WHAT THE TASK ASKS: The records that follow must be reproduced in full, with every picture excluded.

(GIVEN INFORMATION begins)

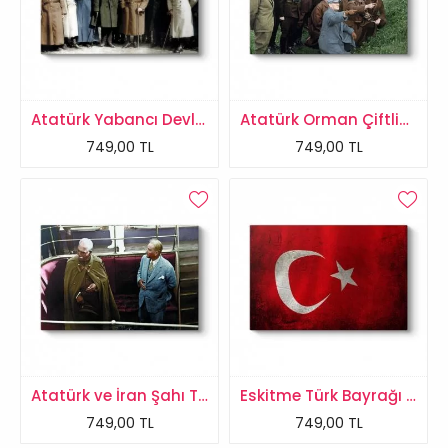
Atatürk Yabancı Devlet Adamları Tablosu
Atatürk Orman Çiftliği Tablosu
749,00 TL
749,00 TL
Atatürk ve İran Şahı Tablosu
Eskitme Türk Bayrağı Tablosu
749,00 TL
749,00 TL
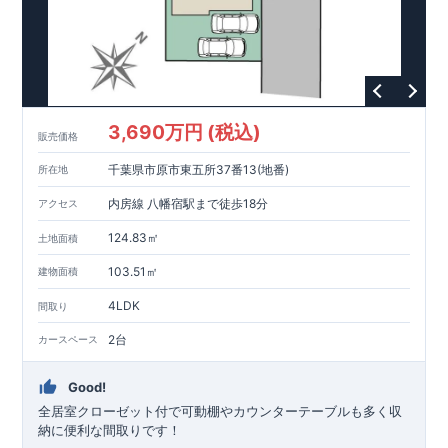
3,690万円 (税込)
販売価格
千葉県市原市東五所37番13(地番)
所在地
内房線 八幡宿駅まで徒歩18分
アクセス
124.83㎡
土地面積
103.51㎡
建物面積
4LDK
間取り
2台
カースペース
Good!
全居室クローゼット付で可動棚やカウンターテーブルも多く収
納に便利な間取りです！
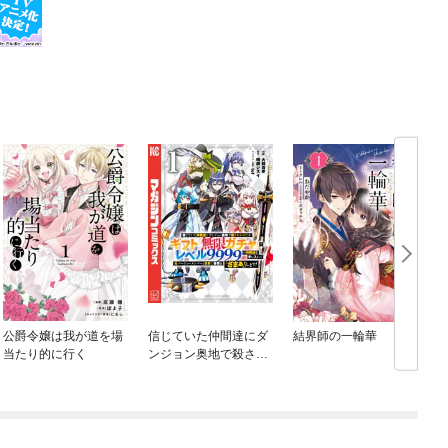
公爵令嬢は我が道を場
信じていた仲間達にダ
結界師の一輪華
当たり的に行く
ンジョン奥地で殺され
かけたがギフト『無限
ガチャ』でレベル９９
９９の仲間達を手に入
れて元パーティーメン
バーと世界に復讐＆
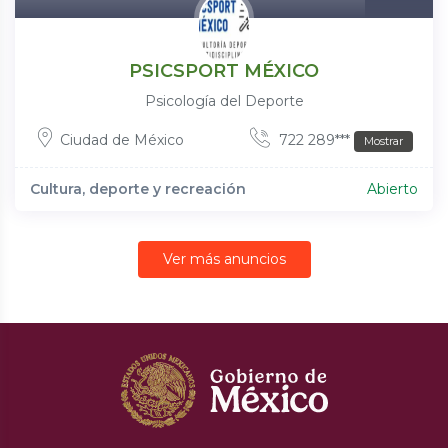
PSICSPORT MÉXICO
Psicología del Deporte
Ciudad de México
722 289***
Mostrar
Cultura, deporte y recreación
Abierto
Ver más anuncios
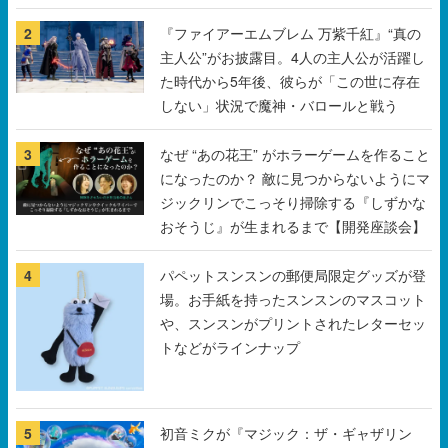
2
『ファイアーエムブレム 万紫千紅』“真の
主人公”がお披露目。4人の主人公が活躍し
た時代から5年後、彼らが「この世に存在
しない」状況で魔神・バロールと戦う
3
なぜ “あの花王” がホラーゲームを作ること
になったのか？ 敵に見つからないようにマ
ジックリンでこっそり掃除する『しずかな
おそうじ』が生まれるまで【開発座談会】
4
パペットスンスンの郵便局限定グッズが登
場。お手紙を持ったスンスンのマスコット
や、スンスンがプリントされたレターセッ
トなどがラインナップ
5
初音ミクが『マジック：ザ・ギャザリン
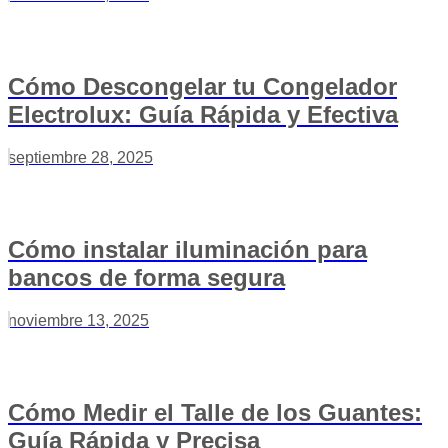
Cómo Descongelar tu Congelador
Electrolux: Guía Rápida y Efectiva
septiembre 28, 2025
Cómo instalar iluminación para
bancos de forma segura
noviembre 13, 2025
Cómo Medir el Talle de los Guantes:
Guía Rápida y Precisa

(GIVEN INFORMATION ends)

SOLUTION FOR THIS EXERCISE:
Atatürk Yabancı Devlet Adamları Tablosu
Atatürk Orman Çiftliği Tablosu
749,00 TL
749,00 TL
Atatürk ve İran Şahı Tablosu
Eskitme Türk Bayrağı Tablosu
749,00 TL
749,00 TL
3,690万円 (税込)
販売価格
千葉県市原市東五所37番13(地番)
所在地
内房線 八幡宿駅まで徒歩18分
アクセス
124.83㎡
土地面積
103.51㎡
建物面積
4LDK
間取り
2台
カースペース
Good!
全居室クローゼット付で可動棚やカウンターテーブルも多く収
納に便利な間取りです！
公爵令嬢は我が道を場
信じていた仲間達にダ
結界師の一輪華
当たり的に行く
ンジョン奥地で殺され
かけたがギフト『無限
ガチャ』でレベル９９
９９の仲間達を手に入
れて元パーティーメン
バーと世界に復讐＆
PSICSPORT MÉXICO
Psicología del Deporte
Ciudad de México
722 289***
Mostrar
Cultura, deporte y recreación
Abierto
Ver más anuncios
2
『ファイアーエムブレム 万紫千紅』“真の
主人公”がお披露目。4人の主人公が活躍し
た時代から5年後、彼らが「この世に存在
しない」状況で魔神・バロールと戦う
3
なぜ “あの花王” がホラーゲームを作ること
になったのか？ 敵に見つからないようにマ
ジックリンでこっそり掃除する『しずかな
おそうじ』が生まれるまで【開発座談会】
4
パペットスンスンの郵便局限定グッズが登
場。お手紙を持ったスンスンのマスコット
や、スンスンがプリントされたレターセッ
トなどがラインナップ
5
初音ミクが『マジック：ザ・ギャザリン
Cómo Descongelar tu Congelador
Electrolux: Guía Rápida y Efectiva
septiembre 28, 2025
Cómo instalar iluminación para
bancos de forma segura
noviembre 13, 2025
Cómo Medir el Talle de los Guantes:
Guía Rápida y Precisa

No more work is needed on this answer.